**Task to complete**
Retype every entry below without pictures.

# # # #

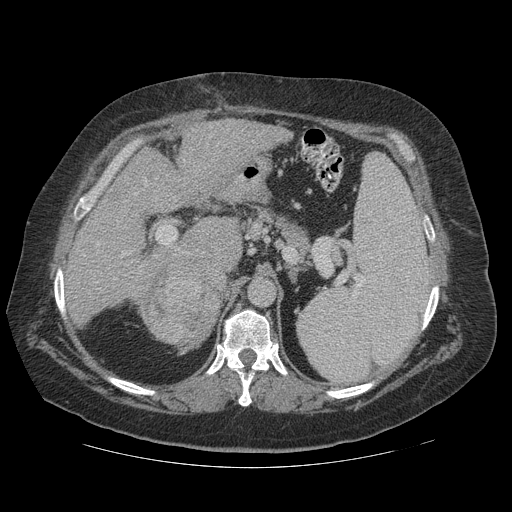
Contrast-enhanced abdominal CT (liver protocol), one axial slice. Slice 73 of 121 in the series (ordered by position). Reconstruction kernel STANDARD. Soft-tissue window (W 400 / L 40 HU). 2.5 mm slice thickness. 512 × 512 image matrix, field of view 420 × 420 mm. From the clinical record (not read from this slice): diagnosis: hepatocellular carcinoma (patient treated with transarterial chemoembolisation; whether this scan precedes or follows treatment is not stated here); TNM stage (as recorded): Stage-IIIA.
Annotated regions visible in this slice (semi-automatic segmentation, software-assisted and operator-edited):
- liver parenchyma outside the tumour (the mass and vessels are separate outlines, so this box may not span the whole liver): bounding box <66,118,292,312> (left, top, right, bottom; pixels)
- mass: <137,256,219,349>
- portal vein: <83,135,212,290>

# # # #

**Solution below**
Contrast-enhanced abdominal CT (liver protocol), one axial slice. Slice 73 of 121 in the series (ordered by position). Reconstruction kernel STANDARD. Soft-tissue window (W 400 / L 40 HU). 2.5 mm slice thickness. 512 × 512 image matrix, field of view 420 × 420 mm. From the clinical record (not read from this slice): diagnosis: hepatocellular carcinoma (patient treated with transarterial chemoembolisation; whether this scan precedes or follows treatment is not stated here); TNM stage (as recorded): Stage-IIIA.
Annotated regions visible in this slice (semi-automatic segmentation, software-assisted and operator-edited):
- liver parenchyma outside the tumour (the mass and vessels are separate outlines, so this box may not span the whole liver): bounding box <66,118,292,312> (left, top, right, bottom; pixels)
- mass: <137,256,219,349>
- portal vein: <83,135,212,290>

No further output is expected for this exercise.